ACTIVITY:
Only the lines from the beginning of the entries through the one that holds "ชื่อหน่วยงาน | โรงพยาบาลร้อยเอ็ด |" may appear in the answer, written out exactly and free of pictures.

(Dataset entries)
* * *

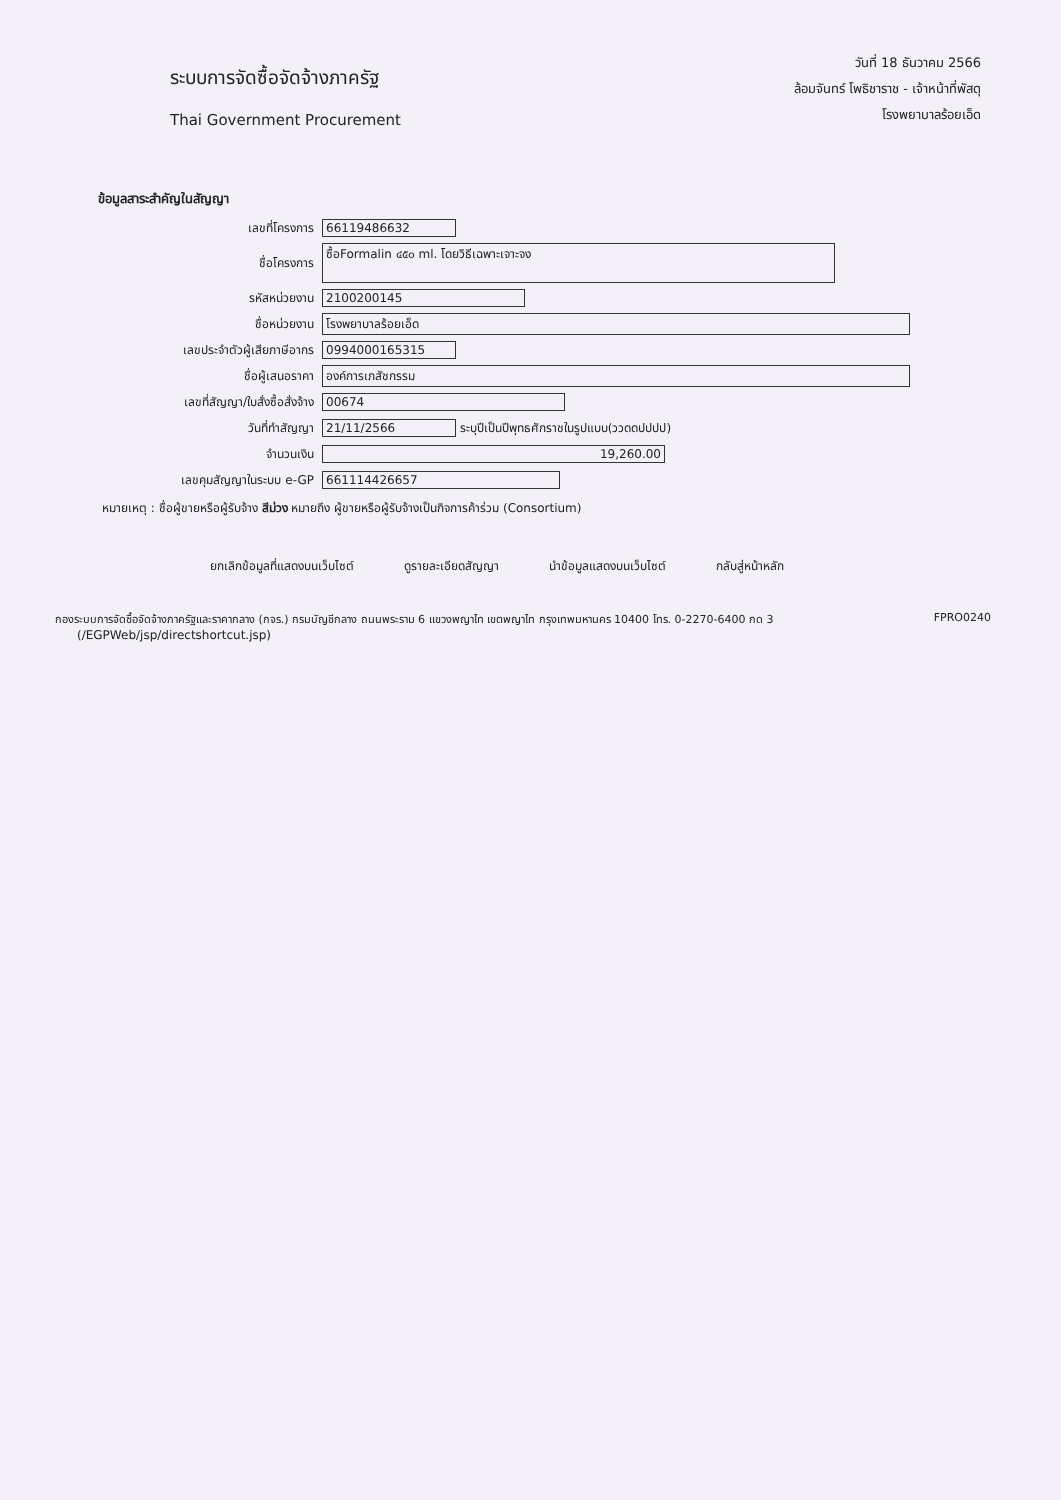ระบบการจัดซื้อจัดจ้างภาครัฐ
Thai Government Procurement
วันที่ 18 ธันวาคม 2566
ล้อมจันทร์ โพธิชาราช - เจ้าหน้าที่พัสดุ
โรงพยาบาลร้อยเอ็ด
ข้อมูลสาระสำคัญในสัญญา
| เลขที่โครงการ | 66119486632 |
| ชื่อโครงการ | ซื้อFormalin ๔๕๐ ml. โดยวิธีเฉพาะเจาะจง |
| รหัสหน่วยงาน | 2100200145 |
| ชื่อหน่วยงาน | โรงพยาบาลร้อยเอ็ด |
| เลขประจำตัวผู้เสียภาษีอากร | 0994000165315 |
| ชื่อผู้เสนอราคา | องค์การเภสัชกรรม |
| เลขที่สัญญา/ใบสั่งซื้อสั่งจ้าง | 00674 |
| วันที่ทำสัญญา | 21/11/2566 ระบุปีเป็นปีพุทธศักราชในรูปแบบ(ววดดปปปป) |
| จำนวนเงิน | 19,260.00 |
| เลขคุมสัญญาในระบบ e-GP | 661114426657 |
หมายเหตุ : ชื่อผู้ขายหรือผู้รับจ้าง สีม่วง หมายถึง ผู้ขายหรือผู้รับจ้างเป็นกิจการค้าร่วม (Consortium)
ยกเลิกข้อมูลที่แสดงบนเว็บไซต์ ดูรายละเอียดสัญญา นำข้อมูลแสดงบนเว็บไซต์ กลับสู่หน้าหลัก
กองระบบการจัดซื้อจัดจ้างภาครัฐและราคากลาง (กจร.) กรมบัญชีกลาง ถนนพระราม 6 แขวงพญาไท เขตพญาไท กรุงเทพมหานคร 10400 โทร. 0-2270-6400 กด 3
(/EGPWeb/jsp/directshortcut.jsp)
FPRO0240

* * *

TASK RESULT:
ระบบการจัดซื้อจัดจ้างภาครัฐ
Thai Government Procurement
วันที่ 18 ธันวาคม 2566
ล้อมจันทร์ โพธิชาราช - เจ้าหน้าที่พัสดุ
โรงพยาบาลร้อยเอ็ด
ข้อมูลสาระสำคัญในสัญญา
| เลขที่โครงการ | 66119486632 |
| ชื่อโครงการ | ซื้อFormalin ๔๕๐ ml. โดยวิธีเฉพาะเจาะจง |
| รหัสหน่วยงาน | 2100200145 |
| ชื่อหน่วยงาน | โรงพยาบาลร้อยเอ็ด |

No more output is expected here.